Czy można w to wierzyć, skoro kilka dni wcześniej ta sama gazeta powątpiewała, czy Gorgonowa w ogóle kiedykolwiek mieszkała w Dalmacji i czy zna język serbski?
Popołudniówki piszą, że jest zła i próżna i zanim wyjdzie z celi na przesłuchanie, zawsze długo się stroi, szminkuje usta, pudruje twarz i przegląda się w lustrze. Prasa rewolwerowa, jak ją nazywają we Lwowie, odpowiada na zapotrzebowanie czytelników, którzy chcą czytać o moralnym zepsuciu domu Zaremby, dowiedzieć się szczegółów – kto, kogo, z kim i dlaczego – poznać bliżej bohaterów, spojrzeć im w oczy (redakcje biją się o zdjęcie inżyniera Zaremby, ale nigdzie nie mogą go zdobyć) i ocenić, kto jest zły, a kto dobry.

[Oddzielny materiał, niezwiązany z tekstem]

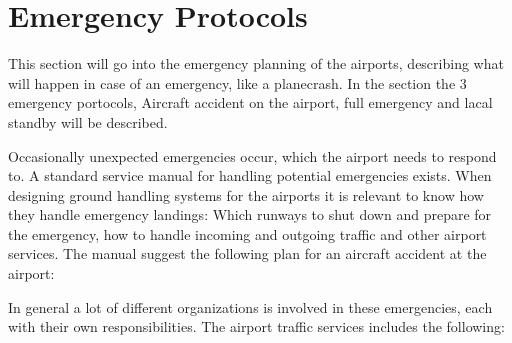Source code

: \section{Emergency Protocols}

This section will go into the emergency planning of the airports, describing what will happen in case of an emergency, like a planecrash. In the section the 3 emergency portocols, Aircraft accident on the airport, full emergency and lacal standby will be described.

Occasionally unexpected emergencies occur, which the airport needs to respond to. A standard service manual for handling potential emergencies exists. When designing ground handling systems for the airports it is relevant to know how they handle emergency landings: Which runways to shut down and prepare for the emergency, how to handle incoming and outgoing traffic and other airport services.
The manual suggest the following plan for an aircraft accident at the airport:


In general a lot of different organizations is involved in these emergencies, each with their own responsibilities. The airport traffic services includes the following:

Zła jest Gorgonowa, bo omotała starego, wykorzystała go, być może kosztem jego dzieci, a na koniec zabiła mu córkę, z którą konkurowała.
Zły jest Zaremba, bo dał się młódce omamić. Zamiast wieść żywot wdowca i odwiedzać chorą żonę w szpitalu, zakochał się bez pamięci. W zamordowaniu córki może nie brał udziału, ale kryje swoją kochanicę.
Dobra jest Lusia (nikt nie nazywa jej już Elżbietą), dziewczynka, która chciała wyrwać tatusia z rąk złej „macochy” i zapłaciła za to najwyższą cenę.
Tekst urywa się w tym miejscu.